• _Problem details_
Output, exactly as written, the lines of the data below from the one containing "This file is" to the end.

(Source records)
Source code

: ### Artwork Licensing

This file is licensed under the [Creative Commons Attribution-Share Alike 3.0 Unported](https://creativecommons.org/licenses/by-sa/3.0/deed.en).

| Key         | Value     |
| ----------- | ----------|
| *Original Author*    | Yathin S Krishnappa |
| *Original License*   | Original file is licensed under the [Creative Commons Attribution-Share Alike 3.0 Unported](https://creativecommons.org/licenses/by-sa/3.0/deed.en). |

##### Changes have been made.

• _Your solution_
This file is licensed under the [Creative Commons Attribution-Share Alike 3.0 Unported](https://creativecommons.org/licenses/by-sa/3.0/deed.en).

| Key         | Value     |
| ----------- | ----------|
| *Original Author*    | Yathin S Krishnappa |
| *Original License*   | Original file is licensed under the [Creative Commons Attribution-Share Alike 3.0 Unported](https://creativecommons.org/licenses/by-sa/3.0/deed.en). |

##### Changes have been made.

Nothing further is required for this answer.